**Challenge**
Return the lines below without any change, starting at the line with "genus: Erigeron" and continuing up to and including the line with "common name: Orangevine".

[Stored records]

____________________

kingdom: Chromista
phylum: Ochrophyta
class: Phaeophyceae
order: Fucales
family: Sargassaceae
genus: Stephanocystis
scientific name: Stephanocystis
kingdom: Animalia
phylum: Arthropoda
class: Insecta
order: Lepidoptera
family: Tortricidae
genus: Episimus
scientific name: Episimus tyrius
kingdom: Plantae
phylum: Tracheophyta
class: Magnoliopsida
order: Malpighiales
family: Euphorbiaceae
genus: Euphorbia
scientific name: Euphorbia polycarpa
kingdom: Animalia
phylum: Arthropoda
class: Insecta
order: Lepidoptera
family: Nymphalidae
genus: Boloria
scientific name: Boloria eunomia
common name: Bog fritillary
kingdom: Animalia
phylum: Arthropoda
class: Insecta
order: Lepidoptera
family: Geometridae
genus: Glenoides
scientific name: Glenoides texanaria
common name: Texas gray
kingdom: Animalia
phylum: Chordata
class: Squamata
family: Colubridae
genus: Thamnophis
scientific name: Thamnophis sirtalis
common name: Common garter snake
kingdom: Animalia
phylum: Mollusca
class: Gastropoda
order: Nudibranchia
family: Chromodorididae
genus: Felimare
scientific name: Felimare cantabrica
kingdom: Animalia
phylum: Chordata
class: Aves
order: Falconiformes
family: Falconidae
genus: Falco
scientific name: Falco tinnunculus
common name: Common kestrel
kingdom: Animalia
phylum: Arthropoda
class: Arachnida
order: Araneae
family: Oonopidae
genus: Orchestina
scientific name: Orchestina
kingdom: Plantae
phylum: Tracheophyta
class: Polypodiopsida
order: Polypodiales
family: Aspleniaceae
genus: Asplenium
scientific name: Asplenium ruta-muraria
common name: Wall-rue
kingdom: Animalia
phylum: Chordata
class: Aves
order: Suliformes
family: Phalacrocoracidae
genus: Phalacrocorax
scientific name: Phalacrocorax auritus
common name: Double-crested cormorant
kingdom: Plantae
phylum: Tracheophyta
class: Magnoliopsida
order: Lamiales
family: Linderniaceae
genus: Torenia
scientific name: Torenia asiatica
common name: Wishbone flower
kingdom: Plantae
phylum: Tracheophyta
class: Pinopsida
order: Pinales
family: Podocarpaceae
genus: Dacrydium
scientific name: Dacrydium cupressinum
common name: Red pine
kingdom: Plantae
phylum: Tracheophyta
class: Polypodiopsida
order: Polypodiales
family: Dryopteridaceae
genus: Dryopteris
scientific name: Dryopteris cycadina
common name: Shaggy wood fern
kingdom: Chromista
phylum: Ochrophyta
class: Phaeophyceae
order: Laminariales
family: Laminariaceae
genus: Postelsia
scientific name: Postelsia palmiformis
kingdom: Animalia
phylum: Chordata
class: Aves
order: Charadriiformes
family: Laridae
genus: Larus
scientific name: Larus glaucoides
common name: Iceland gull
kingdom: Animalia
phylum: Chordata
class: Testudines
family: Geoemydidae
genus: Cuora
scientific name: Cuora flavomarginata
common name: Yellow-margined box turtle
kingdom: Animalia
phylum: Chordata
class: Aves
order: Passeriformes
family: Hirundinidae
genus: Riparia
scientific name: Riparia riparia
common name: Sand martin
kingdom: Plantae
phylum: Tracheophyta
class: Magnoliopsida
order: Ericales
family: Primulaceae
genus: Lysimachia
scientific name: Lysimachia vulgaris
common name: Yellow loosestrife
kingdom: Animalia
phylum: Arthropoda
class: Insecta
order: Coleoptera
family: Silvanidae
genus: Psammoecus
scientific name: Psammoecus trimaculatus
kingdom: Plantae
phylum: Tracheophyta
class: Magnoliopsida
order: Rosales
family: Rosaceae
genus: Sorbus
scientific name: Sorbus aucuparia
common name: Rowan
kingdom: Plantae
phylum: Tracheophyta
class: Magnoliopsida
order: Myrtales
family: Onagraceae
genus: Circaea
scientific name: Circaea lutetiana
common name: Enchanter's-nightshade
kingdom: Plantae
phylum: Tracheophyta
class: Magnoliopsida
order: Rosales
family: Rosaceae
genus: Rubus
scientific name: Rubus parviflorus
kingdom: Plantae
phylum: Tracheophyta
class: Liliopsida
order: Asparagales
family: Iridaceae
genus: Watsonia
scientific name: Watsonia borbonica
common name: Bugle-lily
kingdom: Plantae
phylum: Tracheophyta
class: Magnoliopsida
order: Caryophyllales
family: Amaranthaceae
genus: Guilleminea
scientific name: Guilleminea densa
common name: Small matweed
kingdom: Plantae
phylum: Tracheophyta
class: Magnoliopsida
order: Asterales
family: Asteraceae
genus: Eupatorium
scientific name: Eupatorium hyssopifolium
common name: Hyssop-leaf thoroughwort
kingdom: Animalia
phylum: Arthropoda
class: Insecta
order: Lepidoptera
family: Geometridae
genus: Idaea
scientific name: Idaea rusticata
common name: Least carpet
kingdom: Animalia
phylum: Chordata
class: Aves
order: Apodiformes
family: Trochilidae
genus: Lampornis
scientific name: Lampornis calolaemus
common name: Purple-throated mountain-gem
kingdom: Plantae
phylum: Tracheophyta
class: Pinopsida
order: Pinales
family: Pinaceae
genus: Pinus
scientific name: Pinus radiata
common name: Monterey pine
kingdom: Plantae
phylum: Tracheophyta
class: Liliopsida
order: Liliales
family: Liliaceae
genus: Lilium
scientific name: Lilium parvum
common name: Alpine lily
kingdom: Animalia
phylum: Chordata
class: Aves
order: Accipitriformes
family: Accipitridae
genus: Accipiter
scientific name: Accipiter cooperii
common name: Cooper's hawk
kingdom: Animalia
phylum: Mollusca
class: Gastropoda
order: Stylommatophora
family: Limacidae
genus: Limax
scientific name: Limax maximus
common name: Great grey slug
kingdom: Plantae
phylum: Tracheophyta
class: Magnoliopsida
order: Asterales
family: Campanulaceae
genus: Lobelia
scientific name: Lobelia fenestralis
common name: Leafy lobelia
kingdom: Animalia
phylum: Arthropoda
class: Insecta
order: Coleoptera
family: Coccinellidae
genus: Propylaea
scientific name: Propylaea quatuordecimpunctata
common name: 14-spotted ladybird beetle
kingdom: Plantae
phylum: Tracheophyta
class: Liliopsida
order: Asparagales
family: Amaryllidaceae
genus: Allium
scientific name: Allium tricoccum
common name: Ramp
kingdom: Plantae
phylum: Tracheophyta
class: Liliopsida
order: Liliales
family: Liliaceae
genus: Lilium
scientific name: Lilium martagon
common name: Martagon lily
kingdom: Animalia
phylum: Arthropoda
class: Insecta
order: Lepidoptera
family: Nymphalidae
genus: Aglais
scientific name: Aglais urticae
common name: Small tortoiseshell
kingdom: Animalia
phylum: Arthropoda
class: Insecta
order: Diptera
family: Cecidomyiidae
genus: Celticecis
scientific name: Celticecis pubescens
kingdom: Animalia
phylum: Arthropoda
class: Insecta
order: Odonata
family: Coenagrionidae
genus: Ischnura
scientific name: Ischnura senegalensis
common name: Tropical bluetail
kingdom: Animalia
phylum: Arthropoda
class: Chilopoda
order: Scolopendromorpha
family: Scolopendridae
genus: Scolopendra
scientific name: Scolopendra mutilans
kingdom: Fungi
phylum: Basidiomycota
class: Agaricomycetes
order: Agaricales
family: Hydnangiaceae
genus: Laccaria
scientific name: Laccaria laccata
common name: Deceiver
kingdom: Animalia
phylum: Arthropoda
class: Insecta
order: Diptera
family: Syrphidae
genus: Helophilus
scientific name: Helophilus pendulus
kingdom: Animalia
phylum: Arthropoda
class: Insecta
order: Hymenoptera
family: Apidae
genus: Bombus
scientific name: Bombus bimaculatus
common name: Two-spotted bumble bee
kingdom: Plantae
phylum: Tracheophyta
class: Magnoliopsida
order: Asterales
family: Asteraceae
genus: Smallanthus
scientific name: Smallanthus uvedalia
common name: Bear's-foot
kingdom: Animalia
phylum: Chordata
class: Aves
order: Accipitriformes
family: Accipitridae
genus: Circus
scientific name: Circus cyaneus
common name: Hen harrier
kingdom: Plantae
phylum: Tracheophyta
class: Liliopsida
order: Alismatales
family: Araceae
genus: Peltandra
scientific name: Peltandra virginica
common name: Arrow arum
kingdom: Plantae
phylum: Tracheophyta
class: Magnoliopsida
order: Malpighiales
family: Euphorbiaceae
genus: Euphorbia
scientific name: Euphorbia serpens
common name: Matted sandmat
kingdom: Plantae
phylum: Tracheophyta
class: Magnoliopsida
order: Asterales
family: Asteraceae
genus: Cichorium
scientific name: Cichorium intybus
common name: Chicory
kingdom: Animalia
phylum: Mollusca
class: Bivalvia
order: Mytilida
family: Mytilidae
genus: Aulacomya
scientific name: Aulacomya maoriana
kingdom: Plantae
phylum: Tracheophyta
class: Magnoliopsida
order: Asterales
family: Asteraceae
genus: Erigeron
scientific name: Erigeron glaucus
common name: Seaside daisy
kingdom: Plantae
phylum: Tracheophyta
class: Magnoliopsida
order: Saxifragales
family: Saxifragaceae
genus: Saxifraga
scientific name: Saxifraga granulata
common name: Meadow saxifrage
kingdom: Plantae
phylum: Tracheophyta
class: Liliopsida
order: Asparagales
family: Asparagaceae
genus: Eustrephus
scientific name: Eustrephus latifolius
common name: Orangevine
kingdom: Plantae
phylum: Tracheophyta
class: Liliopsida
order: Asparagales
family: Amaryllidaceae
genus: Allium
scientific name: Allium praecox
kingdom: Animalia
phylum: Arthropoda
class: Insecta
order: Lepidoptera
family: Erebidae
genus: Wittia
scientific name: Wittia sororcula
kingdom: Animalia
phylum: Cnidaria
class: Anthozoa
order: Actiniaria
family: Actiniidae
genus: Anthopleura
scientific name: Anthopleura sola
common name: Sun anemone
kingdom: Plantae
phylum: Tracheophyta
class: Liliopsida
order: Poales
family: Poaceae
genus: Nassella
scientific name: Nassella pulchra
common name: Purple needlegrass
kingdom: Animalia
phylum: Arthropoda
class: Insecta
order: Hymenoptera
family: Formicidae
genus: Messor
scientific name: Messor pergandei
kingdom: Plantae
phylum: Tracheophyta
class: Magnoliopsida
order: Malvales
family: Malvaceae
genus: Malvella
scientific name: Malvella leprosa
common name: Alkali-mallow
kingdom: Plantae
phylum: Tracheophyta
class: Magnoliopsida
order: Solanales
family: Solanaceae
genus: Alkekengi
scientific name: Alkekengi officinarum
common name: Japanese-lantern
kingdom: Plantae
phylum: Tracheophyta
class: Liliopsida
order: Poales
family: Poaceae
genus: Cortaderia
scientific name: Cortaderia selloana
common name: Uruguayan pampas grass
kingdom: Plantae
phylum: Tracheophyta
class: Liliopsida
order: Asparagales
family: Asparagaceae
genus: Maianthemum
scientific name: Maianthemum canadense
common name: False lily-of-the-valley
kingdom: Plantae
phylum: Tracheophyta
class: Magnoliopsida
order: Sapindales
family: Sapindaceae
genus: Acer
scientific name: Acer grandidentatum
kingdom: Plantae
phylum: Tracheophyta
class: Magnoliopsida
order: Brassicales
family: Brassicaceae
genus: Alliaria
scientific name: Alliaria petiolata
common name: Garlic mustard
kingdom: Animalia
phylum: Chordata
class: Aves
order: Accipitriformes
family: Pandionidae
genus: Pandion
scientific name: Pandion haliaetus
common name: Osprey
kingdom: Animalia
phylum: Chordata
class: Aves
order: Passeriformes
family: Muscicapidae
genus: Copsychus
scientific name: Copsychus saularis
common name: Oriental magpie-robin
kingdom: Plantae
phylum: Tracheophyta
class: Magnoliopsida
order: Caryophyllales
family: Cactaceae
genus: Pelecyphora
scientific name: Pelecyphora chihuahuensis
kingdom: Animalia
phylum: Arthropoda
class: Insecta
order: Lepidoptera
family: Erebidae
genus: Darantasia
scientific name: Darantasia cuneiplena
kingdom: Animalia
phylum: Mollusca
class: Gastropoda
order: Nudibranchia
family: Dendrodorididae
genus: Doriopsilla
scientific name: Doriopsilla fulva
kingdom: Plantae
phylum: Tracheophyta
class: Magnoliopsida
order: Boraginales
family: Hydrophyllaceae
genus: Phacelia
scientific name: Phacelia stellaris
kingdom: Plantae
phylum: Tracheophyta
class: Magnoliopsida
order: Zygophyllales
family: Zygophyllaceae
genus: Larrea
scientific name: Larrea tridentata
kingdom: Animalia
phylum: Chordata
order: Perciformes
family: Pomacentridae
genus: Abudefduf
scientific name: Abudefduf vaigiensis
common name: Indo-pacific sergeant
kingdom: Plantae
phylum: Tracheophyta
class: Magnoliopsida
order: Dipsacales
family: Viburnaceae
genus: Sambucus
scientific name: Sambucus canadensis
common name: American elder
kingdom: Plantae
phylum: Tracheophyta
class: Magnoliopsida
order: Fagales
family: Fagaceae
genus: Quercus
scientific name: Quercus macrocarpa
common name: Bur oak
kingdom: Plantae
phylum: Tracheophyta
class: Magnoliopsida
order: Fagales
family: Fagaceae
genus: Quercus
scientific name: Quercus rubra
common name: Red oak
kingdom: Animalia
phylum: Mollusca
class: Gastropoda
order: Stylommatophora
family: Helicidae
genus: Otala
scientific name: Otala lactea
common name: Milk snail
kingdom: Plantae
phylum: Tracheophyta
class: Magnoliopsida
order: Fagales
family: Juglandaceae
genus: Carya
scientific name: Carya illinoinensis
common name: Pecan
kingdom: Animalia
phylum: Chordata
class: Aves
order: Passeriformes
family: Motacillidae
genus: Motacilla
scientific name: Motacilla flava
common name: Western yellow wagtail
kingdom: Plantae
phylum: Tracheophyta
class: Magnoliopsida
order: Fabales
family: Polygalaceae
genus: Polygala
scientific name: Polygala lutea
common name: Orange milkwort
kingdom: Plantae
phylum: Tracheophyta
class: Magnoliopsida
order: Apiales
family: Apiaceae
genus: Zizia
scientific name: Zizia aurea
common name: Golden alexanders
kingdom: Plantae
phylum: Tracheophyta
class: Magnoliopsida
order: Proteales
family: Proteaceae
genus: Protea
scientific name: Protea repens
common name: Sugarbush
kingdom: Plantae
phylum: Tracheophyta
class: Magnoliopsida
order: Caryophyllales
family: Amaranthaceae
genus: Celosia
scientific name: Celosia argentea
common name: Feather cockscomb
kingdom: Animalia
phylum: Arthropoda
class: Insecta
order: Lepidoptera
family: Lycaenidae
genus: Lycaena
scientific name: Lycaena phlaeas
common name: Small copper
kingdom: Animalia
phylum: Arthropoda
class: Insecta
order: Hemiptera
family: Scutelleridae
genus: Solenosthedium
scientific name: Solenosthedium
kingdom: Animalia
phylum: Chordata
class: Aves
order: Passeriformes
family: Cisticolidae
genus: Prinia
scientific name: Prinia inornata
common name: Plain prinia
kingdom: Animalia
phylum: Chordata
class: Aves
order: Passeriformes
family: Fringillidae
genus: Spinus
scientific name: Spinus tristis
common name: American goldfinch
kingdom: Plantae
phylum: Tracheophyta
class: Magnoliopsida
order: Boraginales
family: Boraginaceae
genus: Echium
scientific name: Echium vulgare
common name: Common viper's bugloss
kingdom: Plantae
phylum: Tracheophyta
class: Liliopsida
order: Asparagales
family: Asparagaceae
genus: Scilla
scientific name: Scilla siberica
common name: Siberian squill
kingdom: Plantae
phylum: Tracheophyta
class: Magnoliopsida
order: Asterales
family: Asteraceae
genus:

____________________

**Correct output**
genus: Erigeron
scientific name: Erigeron glaucus
common name: Seaside daisy
kingdom: Plantae
phylum: Tracheophyta
class: Magnoliopsida
order: Saxifragales
family: Saxifragaceae
genus: Saxifraga
scientific name: Saxifraga granulata
common name: Meadow saxifrage
kingdom: Plantae
phylum: Tracheophyta
class: Liliopsida
order: Asparagales
family: Asparagaceae
genus: Eustrephus
scientific name: Eustrephus latifolius
common name: Orangevine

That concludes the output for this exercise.